The wanted putschist Hermann Ehrhardt went into hiding in Munich in 1920 with the help of the Bavarian police and government and founded the “Organization Consul” (O.C.). The O.C. was a secret organization in two respects: As a paramilitary Free Corps, it was financed by the Reichswehr and partly by the Foreign Office in order to undermine the disarmament provisions of the Treaty of Versailles. As a rallying point for “determined national-minded men” to “combat everything anti- and international, Judaism, social democracy and radical left-wing parties” (O.C. statutes), it also formed a reservoir of political murderers to eliminate leading figures of the Weimar Republic.

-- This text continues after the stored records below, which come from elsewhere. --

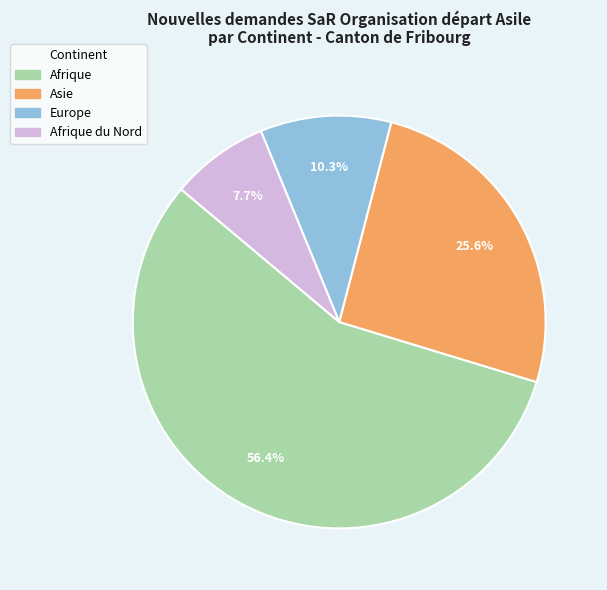

Is there any slice that represents more than half of the pie?

Yes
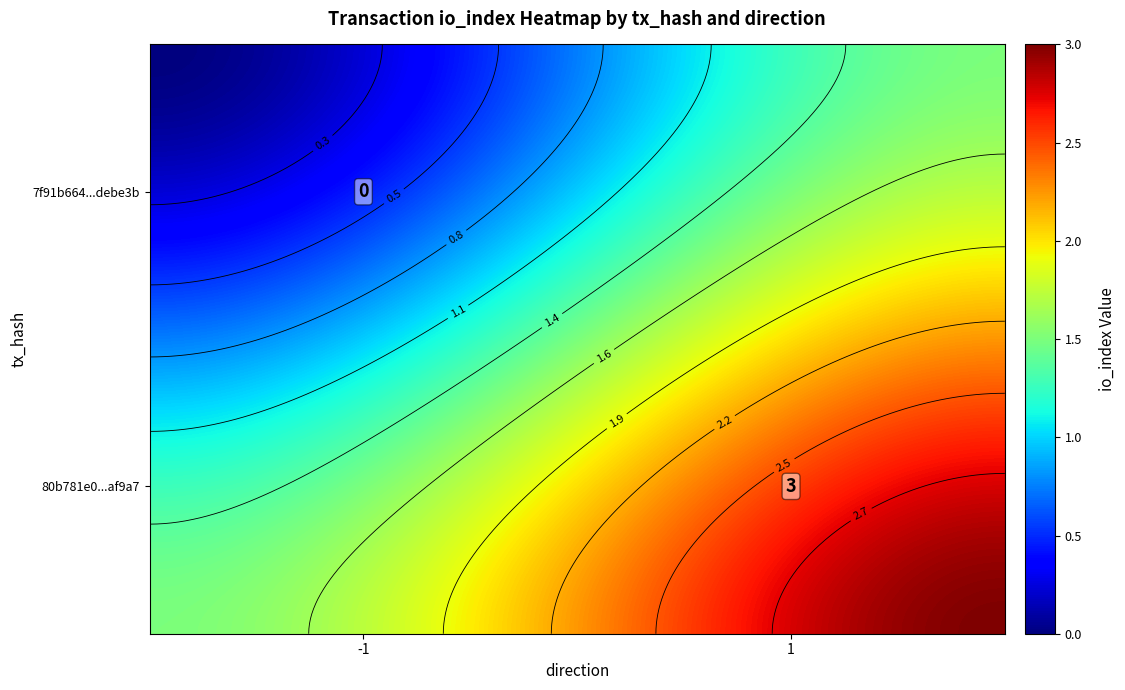

The 80b781e048ab6c88f1f017d12033ed6f50af9a7 series shows 1 at io_index. True or false?

False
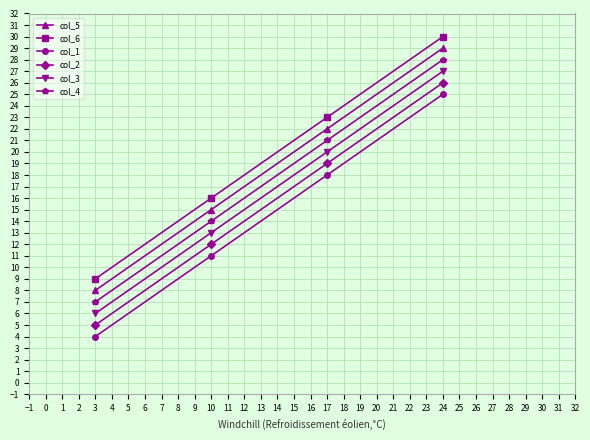

True or false: col_3 has a value of 13 at 10.

True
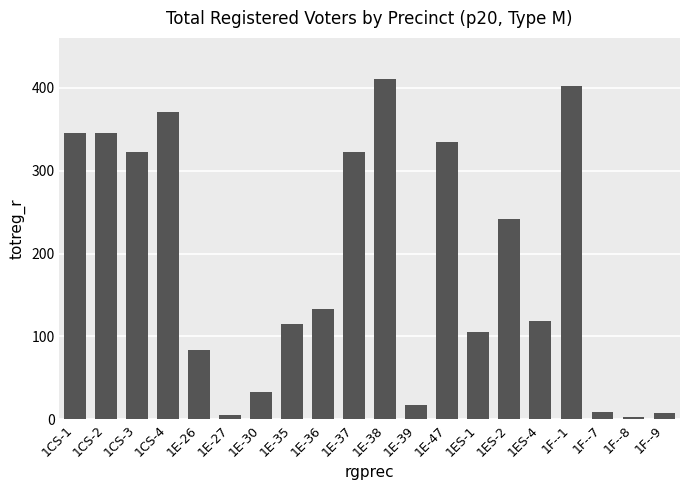

Where does the data first go above 133?

1CS-1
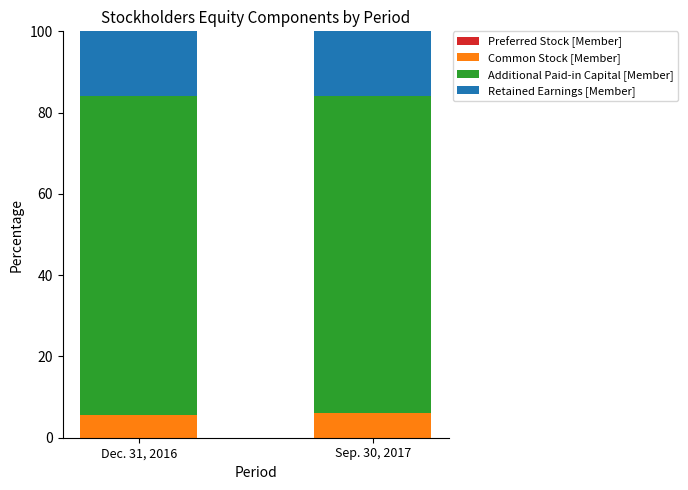

Are the bars grouped side by side (vs. stacked)?

No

In the summer of 1921, Ehrhardt and Adolf Hitler agreed on the military training of a ‘Saalschutz’ (Hall Guard) for the Nazi Party, which was also to be available for Ehrhardt's actions. This was the foundation on which the “Gymnastics and Sports Department of the Nazi Party”, soon to be called the Storm Battalion (SA), was founded on August 3, 1921 under the leadership of O.C. officer Hans-Ulrich Klintzsch and which was expanded up to May 1923.
Two weeks after the SA was founded, O.C. members murdered the former Reich Finance Minister Matthias Erzberger. The perpetrators were able to flee to Hungary. Investigators in Baden uncovered the organizational structure of the O.C. – including the Munich cover address “Bavarian Wood Processing Company”, located at Trautenwolfstraße 8. Despite support for the O.C. from the Bavarian police and politicians such as Georg Heim, members of the Munich leadership were arrested. Public prosecutors from Offenburg brought charges of murder and forming a secret society.
The O.C. quickly reorganized itself. It founded the legal “New German League”.
Further assassination attempts by the O.C. on Philipp Scheidemann and Walther Rathenau led to the Republic Protection Act in July 1922 and the banning of the O.C. One day after the SA's failed attack on the May Day rally in Munich in 1923, Ehrhardt founded the “Viking League” as a replacement for the O.C., with its editorial office in the Ringhotel at Sendlinger Torplatz 1. Arms suppliers' offices were still operating at this location as successors to the citizens’ militias in Bavaria.